I ran back to the nursery door and pounded on it as hard as I could. A man opened the door a sliver but not enough to see his face. “Is that baby yours?” he asked me. I nodded with tears running down my face. My baby was dying and I couldn’t see him. The man opened the door wide and I could see tears on his face too. Several nurses were lined around my son’s bed. His oxygen tubes and hat was dangling off his makeshift bed. They were working on him as I approached, my wife crying by herself with no one there to comfort her.
I wrapped my arms around her as the nurses did their jobs to try and bring him back. My wife explained to me that they were checking his vitals and the monitor showed nothing wrong. It was at the exact moment a nurse was checking his lungs with a stethoscope that she found no heartbeat. We later found that heart monitors are actually several seconds behind, especially for infant monitoring. The nurse felt my son’s lung collapse as the pressure from the CPAP caused a pneumothorax (a whole in his lung).

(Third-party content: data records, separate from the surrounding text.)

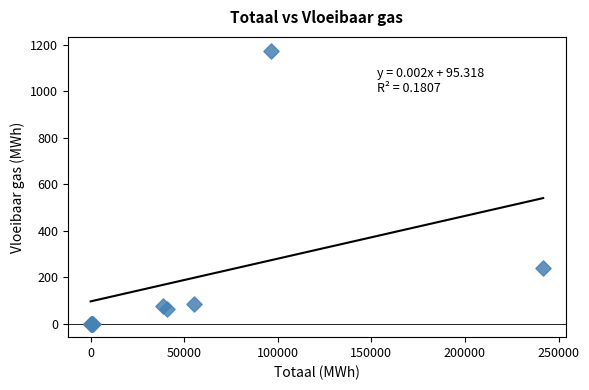

What Y value in the scatter plot is closest to 587?

239.2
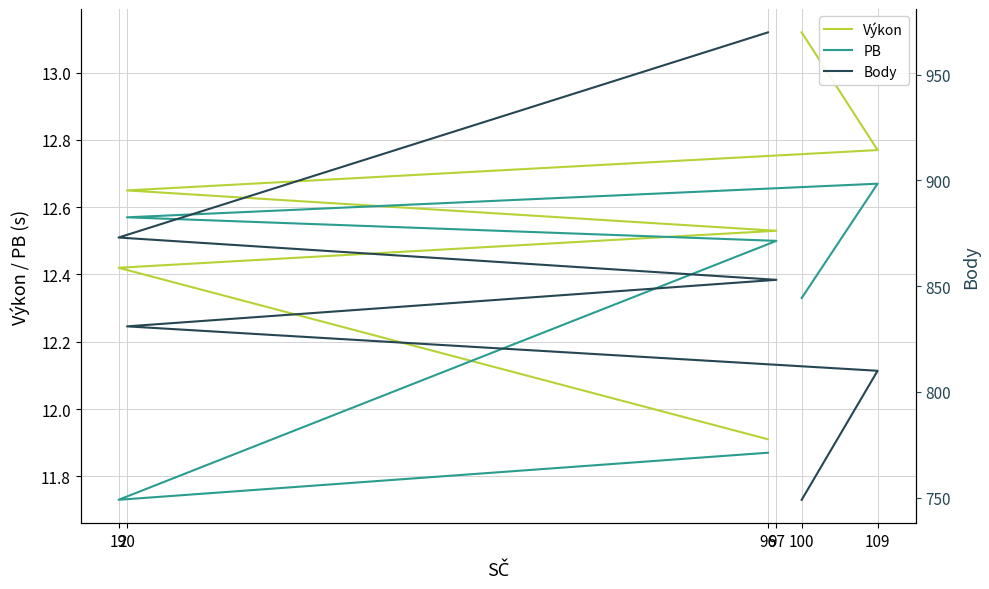

Reading left to right, what are all the values shown in this chart?

Výkon: 96=11.9	19=12.4	97=12.5	20=12.7	109=12.8	100=13.1
PB: 96=11.9	19=11.7	97=12.5	20=12.6	109=12.7	100=12.3
Body: 96=970.0	19=873.0	97=853.0	20=831.0	109=810.0	100=749.0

They inflated his lung back by giving him a chest tube and started working back on his heart. He came back to us. He was only without oxygen for a couple of minutes yet it felt like hours. They called for a life line to a hospital that specialized in infants, Riley Children’s Hospital. They couldn’t helicopter him in, so we had to wait for a life-line ambulance to come stocked ready for a portable neonatal unit.

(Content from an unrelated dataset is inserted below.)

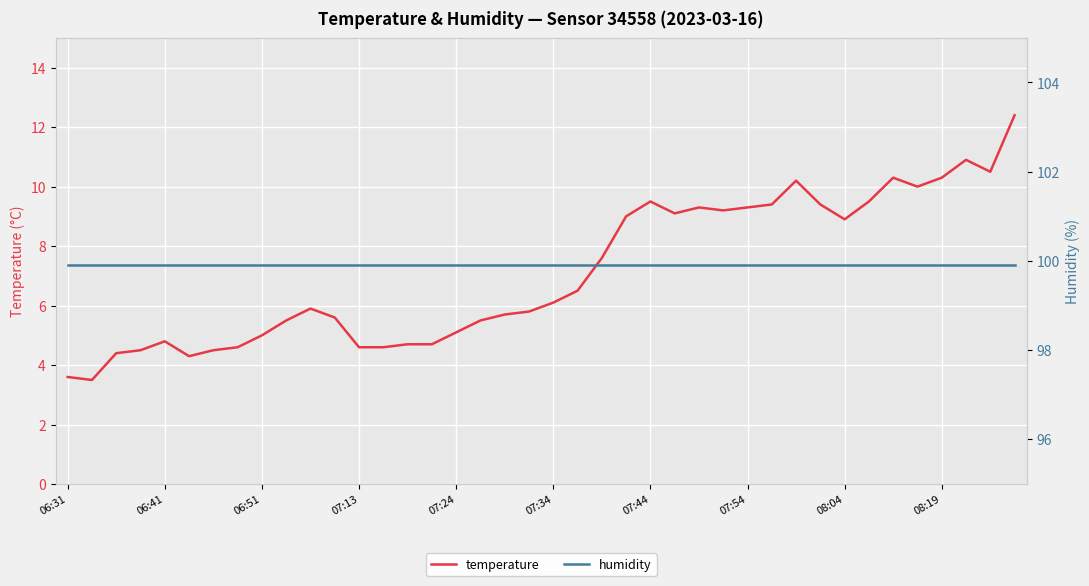

What is the difference between the highest and lowest values at 23?

90.9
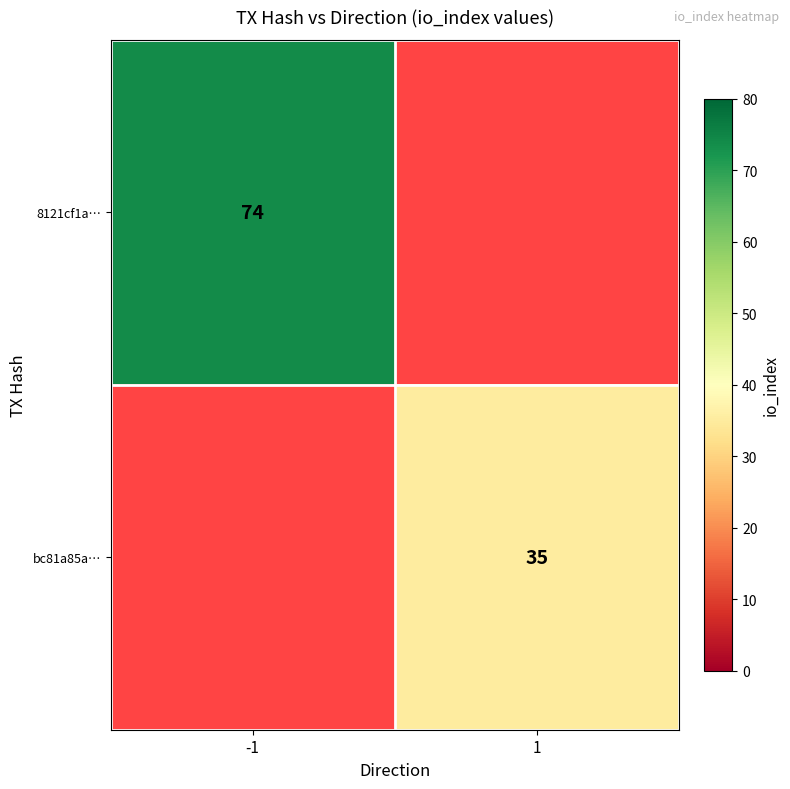

Is the value of 8121cf1a… at -1 greater than the value of bc81a85a… at 1?

Yes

As they wrapped my son up as best they could to a gurney, we were told by one of the life-line nurses the list of things that could happen. We had to agree to them before they could take him, and one that stood out the most was possible death. My son had already defeated death once with the help of a special nurse who God placed there at the right time. We agreed and they rushed him off.
I was planning on leaving my wife at the hospital because she had not been released yet, but her doctor was there that night and released her so we could both be with our son. We left it to our family to figure out sleeping arrangements for our daughters as we packed and left to take the 45 mile trip to see our son again. The ambulance beat us by about 20 minutes, but we rushed up to the NICU as fast as we could. My wife was still in pain from laboring our son, but she kept the pace up.

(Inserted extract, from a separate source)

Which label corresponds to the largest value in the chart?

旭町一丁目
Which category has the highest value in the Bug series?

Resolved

We waited for hours for him to become stable. It was nearly midnight and almost everyone was asleep in the NICU waiting room. People lived in the waiting room. We saw suitcases, blankets, pillows, and people strung all over it. It was our new home for several weeks while our son fought his way back to being healthy.
It took James 3 weeks to be healthy enough to come home. He went from being in the worst possible scenario at Riley (The ECMO station where they run a full heart and lung bypass) to being ready to come home in 3 long exhausting weeks. They were unsure of the outcome when he arrived, but they were the nurses there were by far the best we’ve ever met. They took care of James like he was their only child there.
After a week and a half there, he was running out of blood for tests. Little did we know, babies cannot produce their own blood supply until they are a few months old! The blood transfusion they gave him was the work of God. One day after the transfusion and they were able to lower his breathing tube to a lower rate. Three days later, he was off the breathing tube. A week later, he was able to be fed for the first time by feed tube. A week and a half later, he was in his car seat test, ready to come home.
James is now 2 years old and is a very rambunctious child. He has PDD-NOS, Auditory Neuropathy, SPD, Chiari Malformation, and general muscle weakness in his core, however he is perfect in our eyes. Never would we have imagined going through everything we have but looking back now, I wouldn’t trade ANY of it for another child.